PSSM Workshop on Liquid Crystals and Colloidal Dispersions
A model approach to molecular-statistical description of liquid crystal phases with helical twisting and supramolecular heterostructuring
Longin Lisetski, Institute for Scintillation Materials, STC "Institute for Single Crystals" of NAS of Ukraine
Abstract: Rapid development of both analytical and computer simulation techniques has allowed nearly comprehensive molecular-statistical description of practically all known types of liquid crystalline phases. However, many apparently minor but essential points remain obscure. In fact, certain peculiar features (especially in the field of cholesterics and liquid crystal mixtures with strong specific intermolecular interactions), which have been reliably established experimentally and are intuitively consistent with the generally accepted theoretical picture, can not, despite numerous attempts, be directly derived from standard molecular-statistical theories. The major difficulty is that standard mean-field descriptions are too ?rough and do not account for contributions from short-range factors that can be substantial in many cases, while conventional approaches going beyond the mean field require too complicated calculations that seem unassailable both for analytical methods and the most modern computer facilities.

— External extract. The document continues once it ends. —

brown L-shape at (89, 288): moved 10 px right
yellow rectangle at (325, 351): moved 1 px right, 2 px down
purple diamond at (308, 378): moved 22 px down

A possible way out is the use of model approaches involving consideration of several levels of nano/micro scales, with factors irrelevant for a specific problem implicitly taken as already averaged at a previous level, and factors assumed as relevant singled out and accounted for explicitly. E.g., a model molecular (pseudo)potential in a form conventionally used for mean-field descriptions (as function of spatial and angular coordinates of an anisometric particle) can additionally include terms originating from short-range interactions; these terms may seem formally phenomenological and somewhat arbitrary, but in fact they can be directly related to certain features of the real chemical structure of the molecules involved.
In this report, a review is presented of results obtained using the above-described approach. Among the most convincing examples (which have not been paralleled by other known theoretical descriptions of liquid crystal properties), one can note the following:
- straightforward explanation of substantially different helical twisting values and even different helical twisting sense of, e.g. cholesteryl chloride and cholesteryl alkanoates (which have very close values of optical rotation);
- numerous cases of extra helical twisting induced in cholesteric matrices by introduction of non-chiral and non-mesogenic dopants, even in the absence of apparent specific interactions;
- anomalous increase in the nematic phase thermal stability for certain mixtures containing components of different chemical nature, etc.
It is claimed that the proposed approach can be promising for description of recently discovered and developed liquid crystalline systems characterized as ?nanostructured or ?heterostructured (including liquid crystalline dispersions of carbon nanotubes, nanorods and other shaped particles of organic and inorganic functional materials, etc.).